| EXERCISE DESCRIPTION |
The response should contain only those lines of the entries below that include the string "high".

| PROVIDED DATA |
○ ○ ○ ○ ○ ○ ○
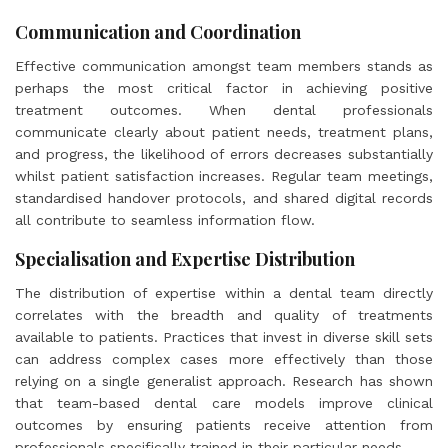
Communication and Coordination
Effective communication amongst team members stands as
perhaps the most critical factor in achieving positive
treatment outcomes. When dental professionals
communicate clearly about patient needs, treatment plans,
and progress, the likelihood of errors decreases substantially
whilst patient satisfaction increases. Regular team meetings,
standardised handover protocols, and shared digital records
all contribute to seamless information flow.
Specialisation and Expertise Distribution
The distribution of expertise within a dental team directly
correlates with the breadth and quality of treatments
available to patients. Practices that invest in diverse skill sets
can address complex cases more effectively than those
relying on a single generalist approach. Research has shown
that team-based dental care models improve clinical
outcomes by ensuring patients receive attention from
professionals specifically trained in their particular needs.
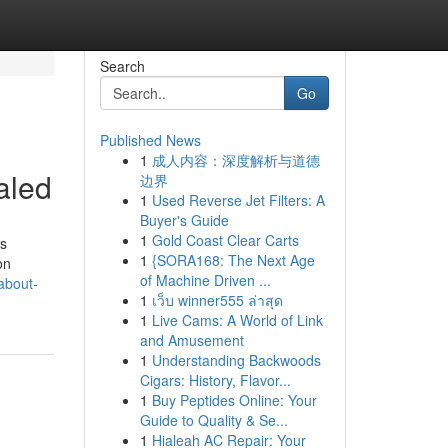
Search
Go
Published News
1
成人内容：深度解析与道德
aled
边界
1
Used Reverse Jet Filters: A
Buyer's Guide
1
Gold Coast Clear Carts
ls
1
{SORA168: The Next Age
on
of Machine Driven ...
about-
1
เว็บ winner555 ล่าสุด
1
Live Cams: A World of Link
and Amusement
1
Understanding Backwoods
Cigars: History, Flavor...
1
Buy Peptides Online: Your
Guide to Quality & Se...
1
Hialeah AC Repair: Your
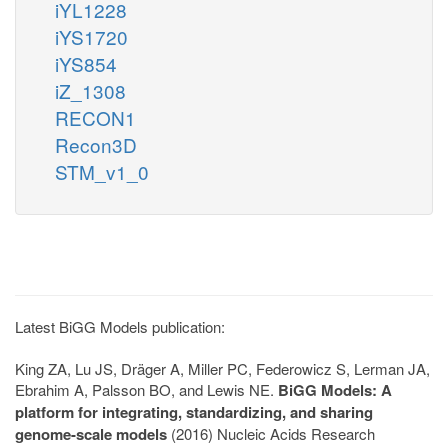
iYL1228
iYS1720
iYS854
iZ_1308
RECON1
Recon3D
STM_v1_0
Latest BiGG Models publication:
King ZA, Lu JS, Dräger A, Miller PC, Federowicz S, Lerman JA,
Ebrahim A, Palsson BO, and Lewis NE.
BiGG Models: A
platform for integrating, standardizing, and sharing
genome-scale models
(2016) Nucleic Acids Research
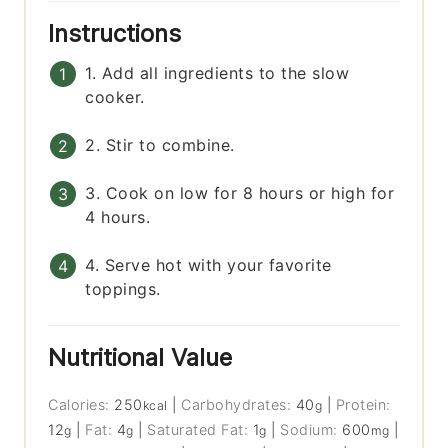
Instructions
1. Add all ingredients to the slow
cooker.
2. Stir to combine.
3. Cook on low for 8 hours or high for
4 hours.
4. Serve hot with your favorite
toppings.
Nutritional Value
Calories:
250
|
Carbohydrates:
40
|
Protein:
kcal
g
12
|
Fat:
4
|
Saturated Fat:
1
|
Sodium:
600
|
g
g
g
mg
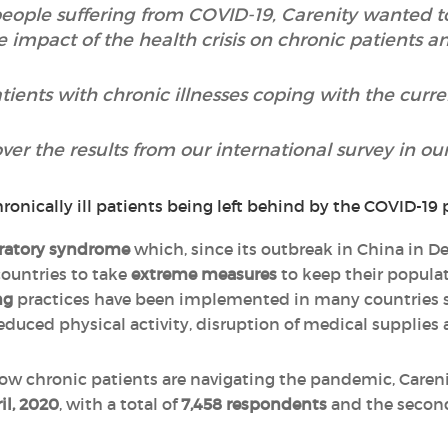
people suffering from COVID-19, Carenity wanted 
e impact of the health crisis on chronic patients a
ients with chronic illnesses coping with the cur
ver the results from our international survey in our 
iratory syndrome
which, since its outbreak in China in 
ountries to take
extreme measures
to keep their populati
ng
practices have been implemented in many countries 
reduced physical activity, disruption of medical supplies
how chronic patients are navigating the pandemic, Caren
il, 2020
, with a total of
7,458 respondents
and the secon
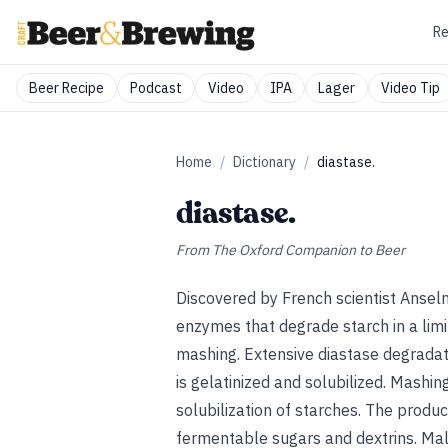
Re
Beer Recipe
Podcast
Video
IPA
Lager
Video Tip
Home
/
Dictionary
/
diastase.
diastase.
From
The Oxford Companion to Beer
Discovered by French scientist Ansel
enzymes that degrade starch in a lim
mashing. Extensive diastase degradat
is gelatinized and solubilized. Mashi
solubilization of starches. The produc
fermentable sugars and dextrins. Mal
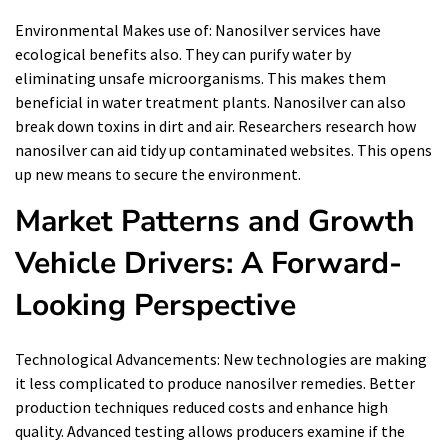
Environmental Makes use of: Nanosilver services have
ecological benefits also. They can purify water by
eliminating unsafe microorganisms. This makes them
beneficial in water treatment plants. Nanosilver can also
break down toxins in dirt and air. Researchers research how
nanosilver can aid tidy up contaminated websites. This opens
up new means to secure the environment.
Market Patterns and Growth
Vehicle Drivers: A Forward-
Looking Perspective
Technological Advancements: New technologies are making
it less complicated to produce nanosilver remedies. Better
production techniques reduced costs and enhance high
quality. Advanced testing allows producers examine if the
○ ○ ○ ○ ○ ○ ○
| WRITTEN ANSWER |
3. Cook on low for 8 hours or high for
production techniques reduced costs and enhance high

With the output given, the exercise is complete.